# TASK TO COMPLETE
Images are not part of the copy; transcribe all the data exactly.

Segment Start: STORED DATA

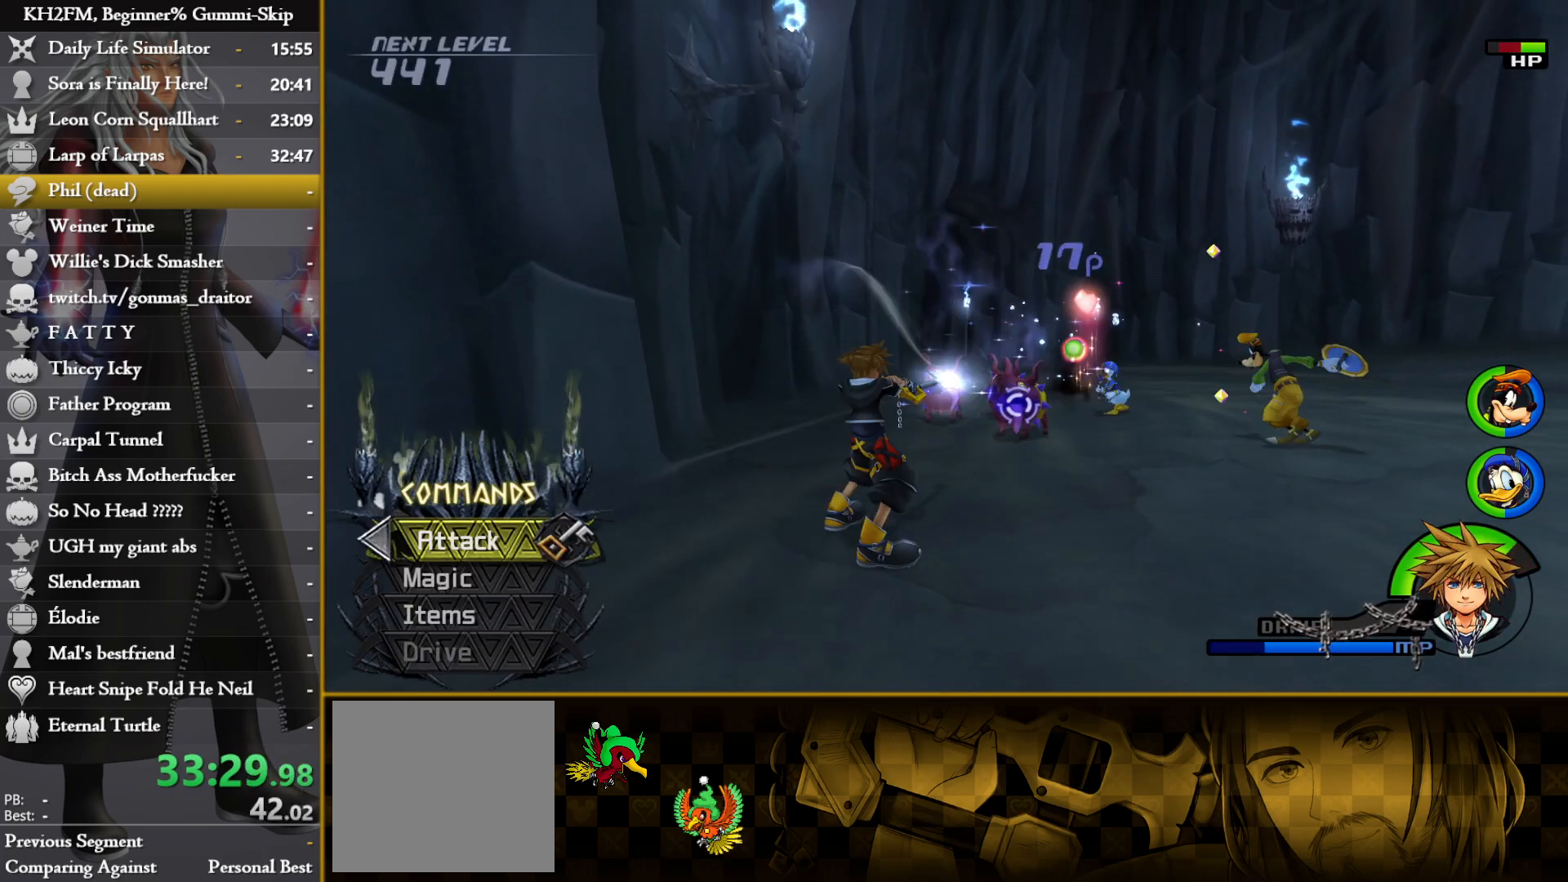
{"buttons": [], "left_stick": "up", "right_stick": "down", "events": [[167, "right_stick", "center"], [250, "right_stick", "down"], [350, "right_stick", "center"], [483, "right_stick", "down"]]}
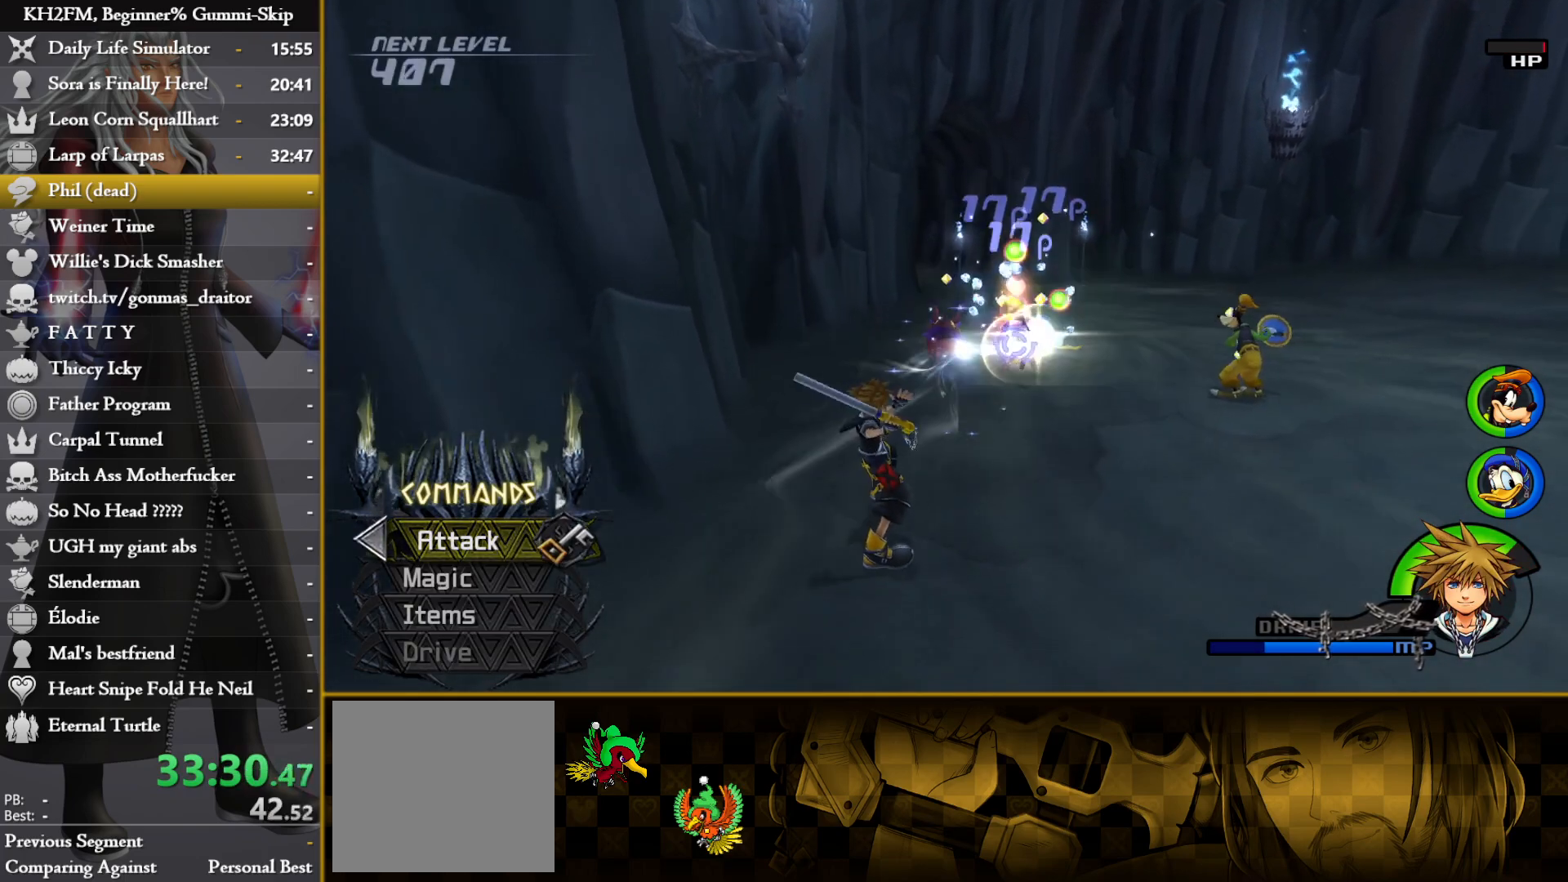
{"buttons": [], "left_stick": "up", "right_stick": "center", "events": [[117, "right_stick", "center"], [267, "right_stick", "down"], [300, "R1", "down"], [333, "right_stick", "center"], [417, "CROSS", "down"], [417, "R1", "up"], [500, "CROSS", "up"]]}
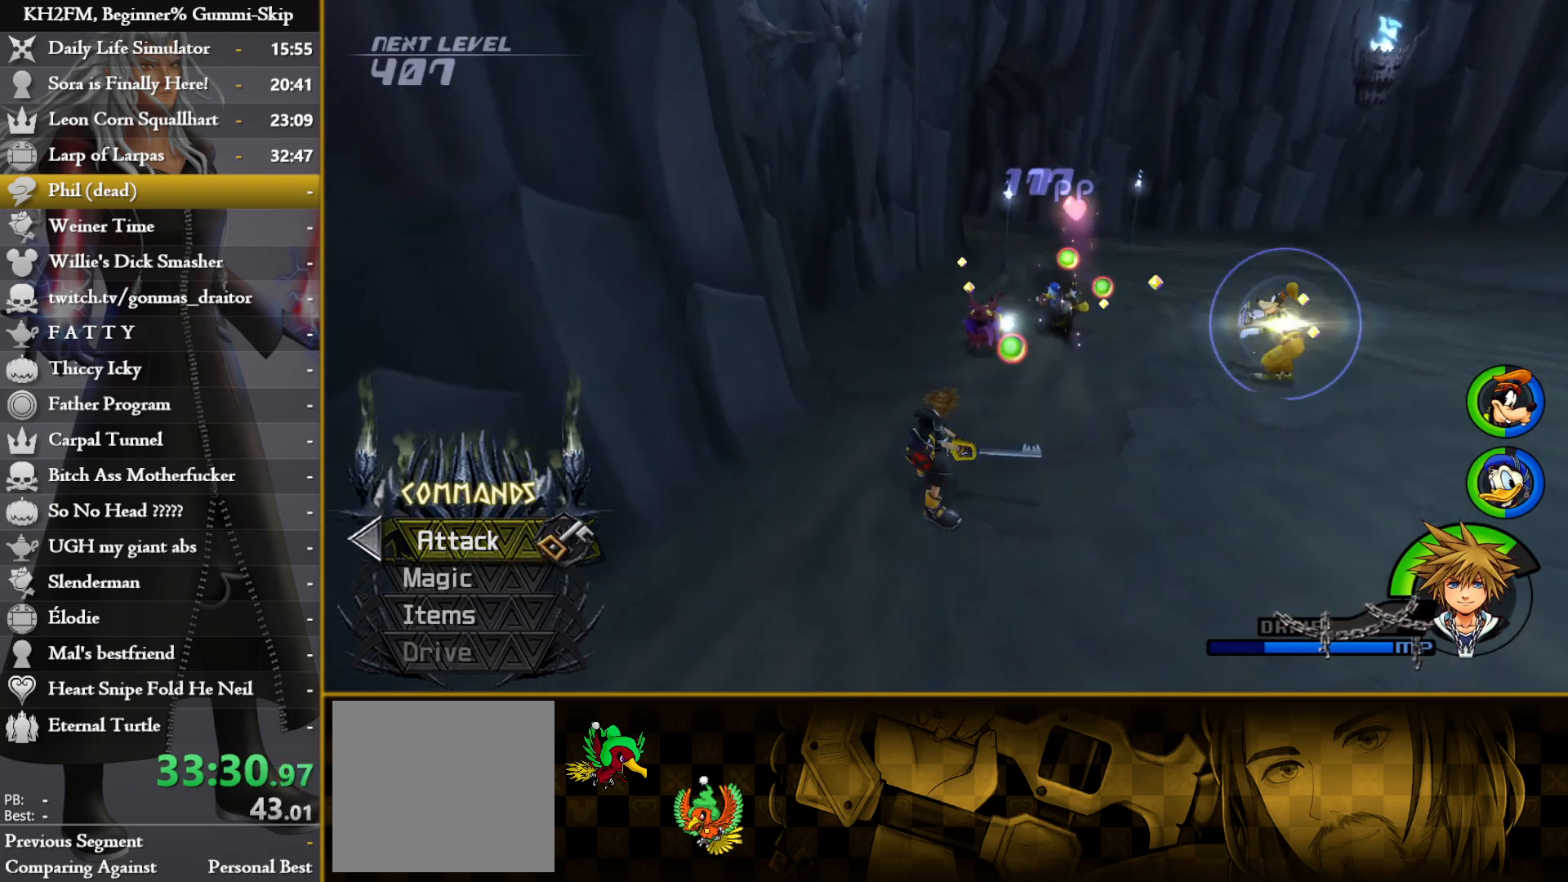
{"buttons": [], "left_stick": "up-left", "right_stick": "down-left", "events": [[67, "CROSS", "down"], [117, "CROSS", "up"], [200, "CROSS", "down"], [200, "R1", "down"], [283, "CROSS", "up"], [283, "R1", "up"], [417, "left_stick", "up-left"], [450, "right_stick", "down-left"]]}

Segment End: STORED DATA

# ANSWER BOX
{"buttons": [], "left_stick": "up", "right_stick": "down", "events": [[167, "right_stick", "center"], [250, "right_stick", "down"], [350, "right_stick", "center"], [483, "right_stick", "down"]]}
{"buttons": [], "left_stick": "up", "right_stick": "center", "events": [[117, "right_stick", "center"], [267, "right_stick", "down"], [300, "R1", "down"], [333, "right_stick", "center"], [417, "CROSS", "down"], [417, "R1", "up"], [500, "CROSS", "up"]]}
{"buttons": [], "left_stick": "up-left", "right_stick": "down-left", "events": [[67, "CROSS", "down"], [117, "CROSS", "up"], [200, "CROSS", "down"], [200, "R1", "down"], [283, "CROSS", "up"], [283, "R1", "up"], [417, "left_stick", "up-left"], [450, "right_stick", "down-left"]]}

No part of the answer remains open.